(Dataset content)

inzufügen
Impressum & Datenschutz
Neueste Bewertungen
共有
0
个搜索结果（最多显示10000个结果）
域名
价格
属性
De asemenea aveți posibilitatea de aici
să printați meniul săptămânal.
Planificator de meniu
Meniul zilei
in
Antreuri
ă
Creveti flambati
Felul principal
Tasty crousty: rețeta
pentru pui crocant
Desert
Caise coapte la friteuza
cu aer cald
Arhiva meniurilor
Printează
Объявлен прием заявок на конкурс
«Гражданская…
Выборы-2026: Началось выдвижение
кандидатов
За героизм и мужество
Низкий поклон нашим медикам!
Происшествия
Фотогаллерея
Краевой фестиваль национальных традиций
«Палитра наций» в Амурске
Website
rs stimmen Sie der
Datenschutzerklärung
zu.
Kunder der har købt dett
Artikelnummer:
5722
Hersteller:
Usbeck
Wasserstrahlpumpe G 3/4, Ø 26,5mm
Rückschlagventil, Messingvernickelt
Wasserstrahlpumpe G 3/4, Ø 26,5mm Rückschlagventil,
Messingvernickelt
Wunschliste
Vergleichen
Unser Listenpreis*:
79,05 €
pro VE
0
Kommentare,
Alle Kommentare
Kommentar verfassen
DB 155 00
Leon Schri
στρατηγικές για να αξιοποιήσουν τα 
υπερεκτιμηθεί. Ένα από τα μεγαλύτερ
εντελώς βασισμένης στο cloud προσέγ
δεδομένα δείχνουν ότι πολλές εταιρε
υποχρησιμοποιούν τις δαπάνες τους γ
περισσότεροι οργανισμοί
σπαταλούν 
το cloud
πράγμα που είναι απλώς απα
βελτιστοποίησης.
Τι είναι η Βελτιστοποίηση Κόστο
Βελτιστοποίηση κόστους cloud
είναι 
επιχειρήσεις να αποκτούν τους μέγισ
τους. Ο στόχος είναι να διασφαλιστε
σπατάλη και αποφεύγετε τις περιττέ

(End Dataset content)

# [Work instructions]
Go through the lines above and count those that include "Rückschlagventil"; give the total and nothing more.

# [Answer section]
2